◆ **What you should do**: Arrange the lines of all the items below as a JSON list of strings, one string per line, with blank lines left out. Leave the pictures out.

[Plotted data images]
· · · · ·

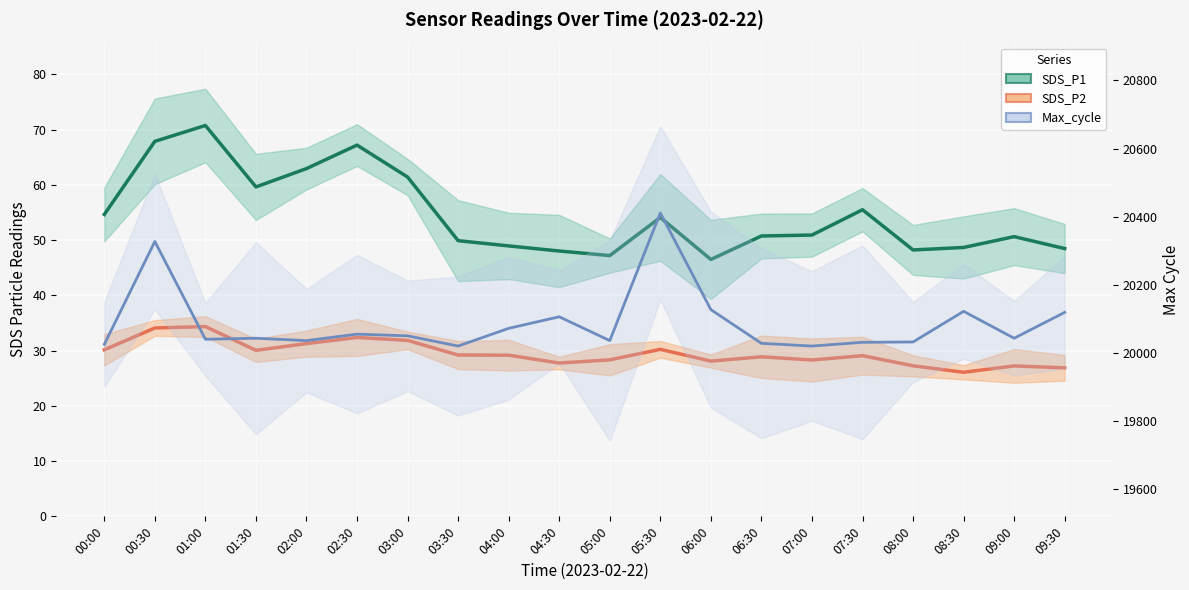

True or false: Max_cycle and SDS_P2 cross at least once.

False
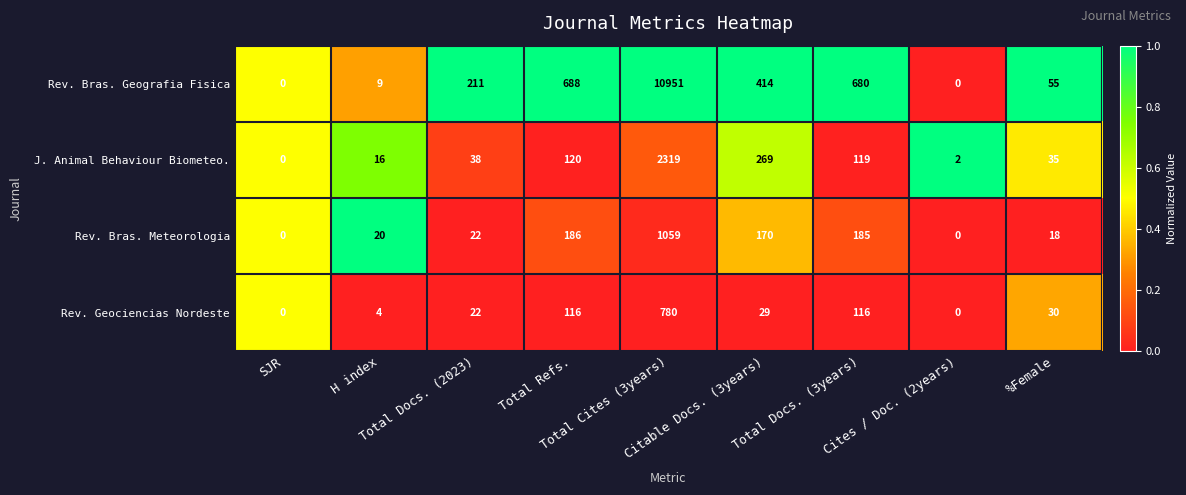

Which series changed the most between Total Refs. and Citable Docs. (3years)?

Rev. Bras. Geografia Fisica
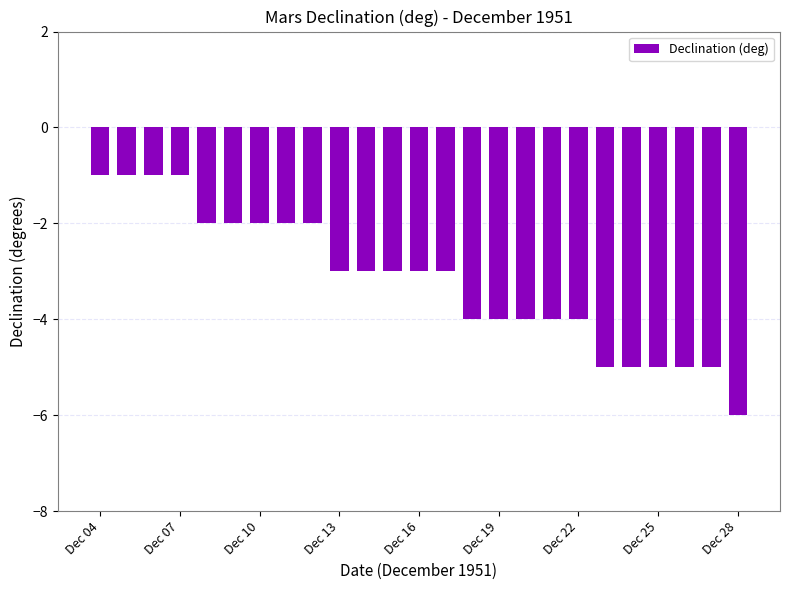

What is the sum of all values?

-80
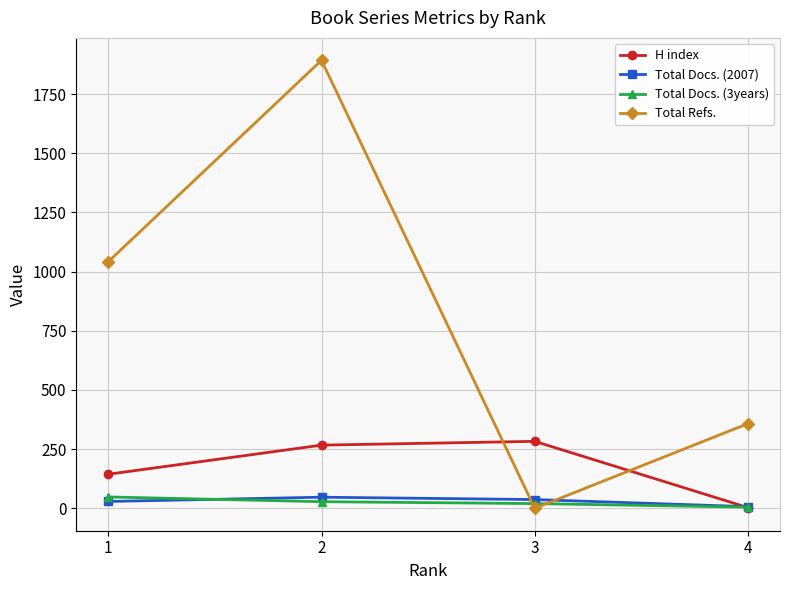

Does the chart display data point markers on the line(s)?

Yes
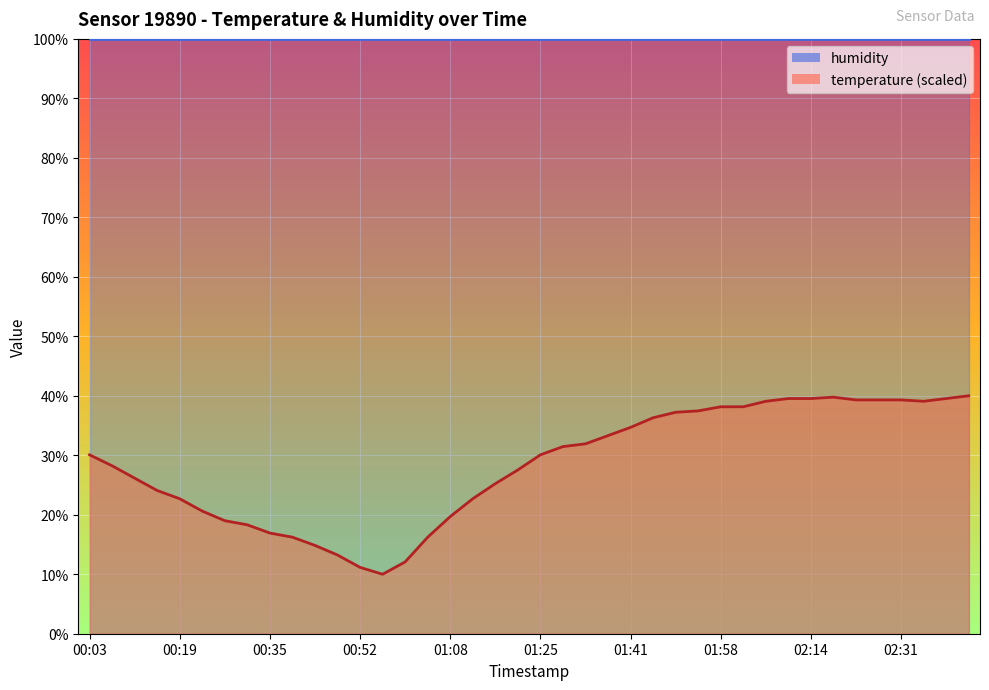

What is the sum of the values at 01:41 and 01:25?

64.8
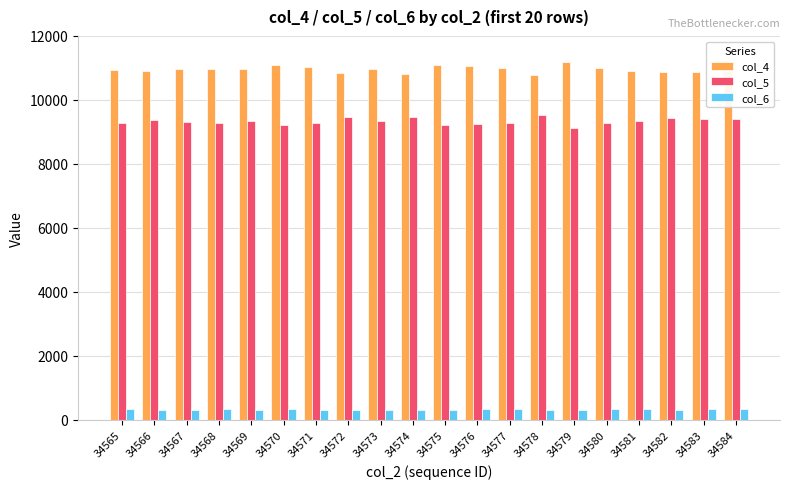

What is the total value across all series at 34568?

20606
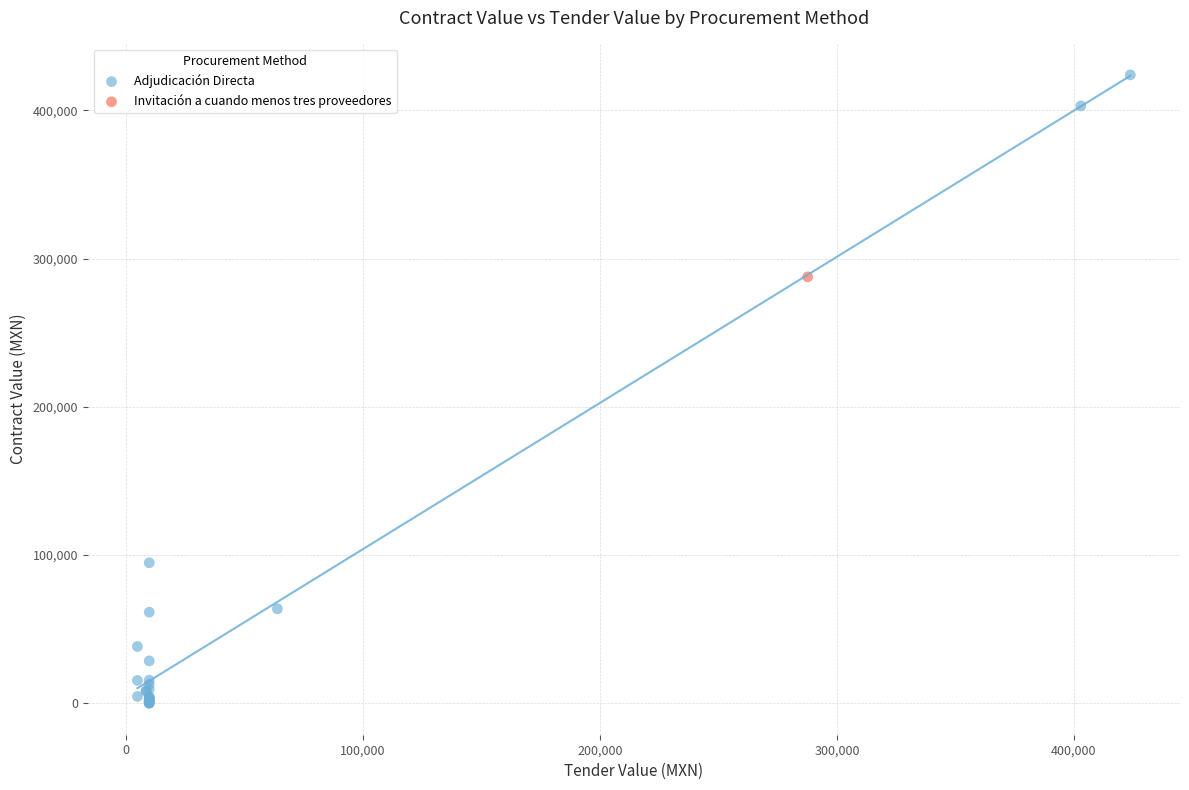

What are all the series names shown in the legend?

Adjudicación Directa, Invitación a cuando menos tres proveedores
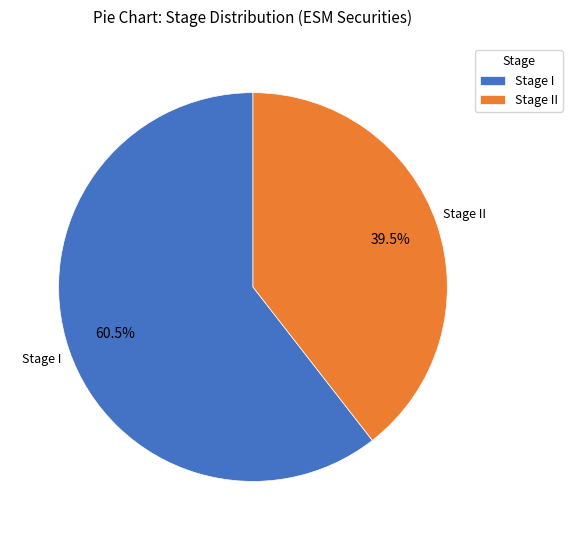

What is the total percentage of Stage I and Stage II?

100.0%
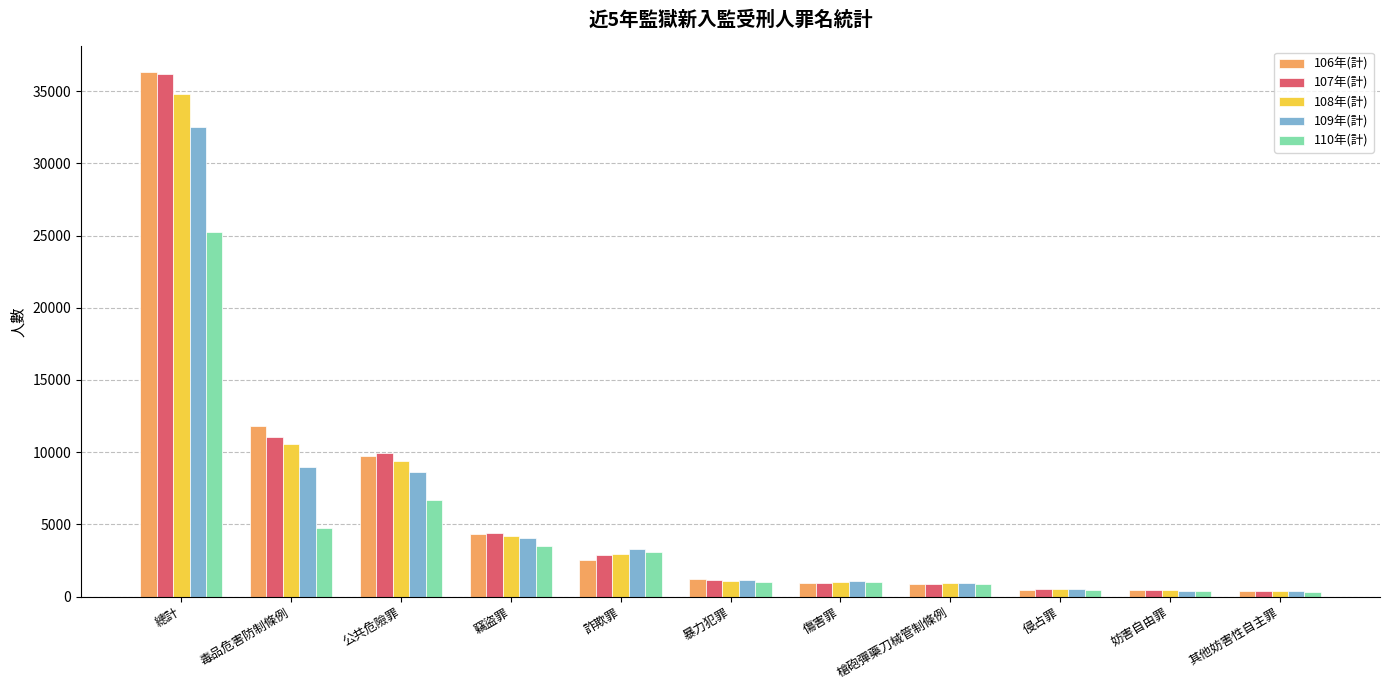

What position from the left is 其他妨害性自主罪?

11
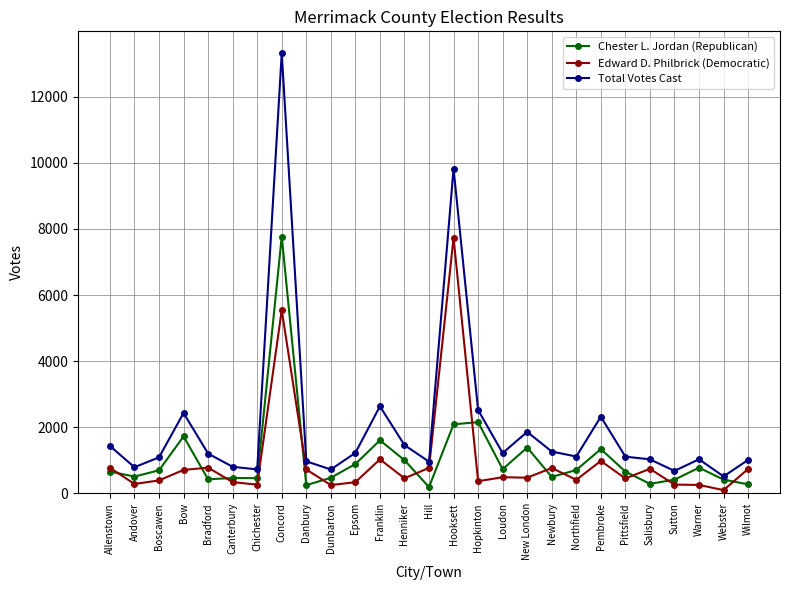

What is the difference between the maximum and second lowest values in the Edward D. Philbrick (Democratic) series?

7486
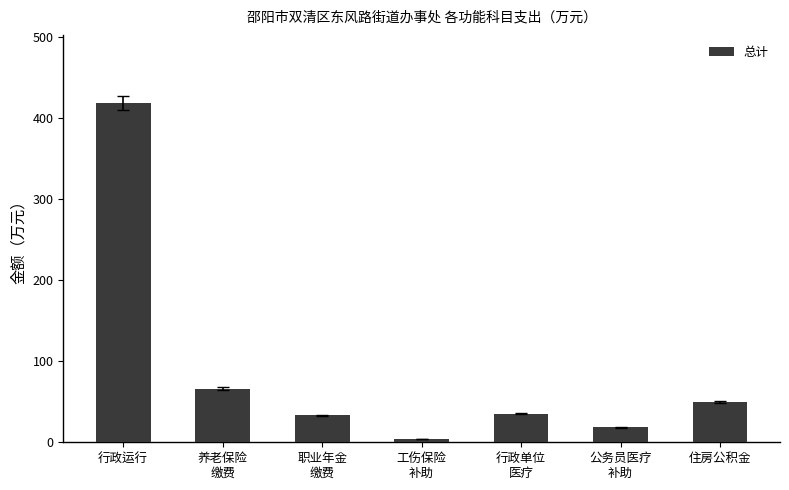

How many categories are shown in the chart?

7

· · · · ·

◆ **Response area**:
[
  "True or false: Max_cycle and SDS_P2 cross at least once.",
  "False",
  "Which series changed the most between Total Refs. and Citable Docs. (3years)?",
  "Rev. Bras. Geografia Fisica",
  "What is the sum of all values?",
  "-80",
  "Does the chart display data point markers on the line(s)?",
  "Yes",
  "What is the sum of the values at 01:41 and 01:25?",
  "64.8",
  "What is the total value across all series at 34568?",
  "20606",
  "What are all the series names shown in the legend?",
  "Adjudicación Directa, Invitación a cuando menos tres proveedores",
  "What is the total percentage of Stage I and Stage II?",
  "100.0%",
  "What position from the left is 其他妨害性自主罪?",
  "11",
  "What is the difference between the maximum and second lowest values in the Edward D. Philbrick (Democratic) series?",
  "7486",
  "How many categories are shown in the chart?",
  "7"
]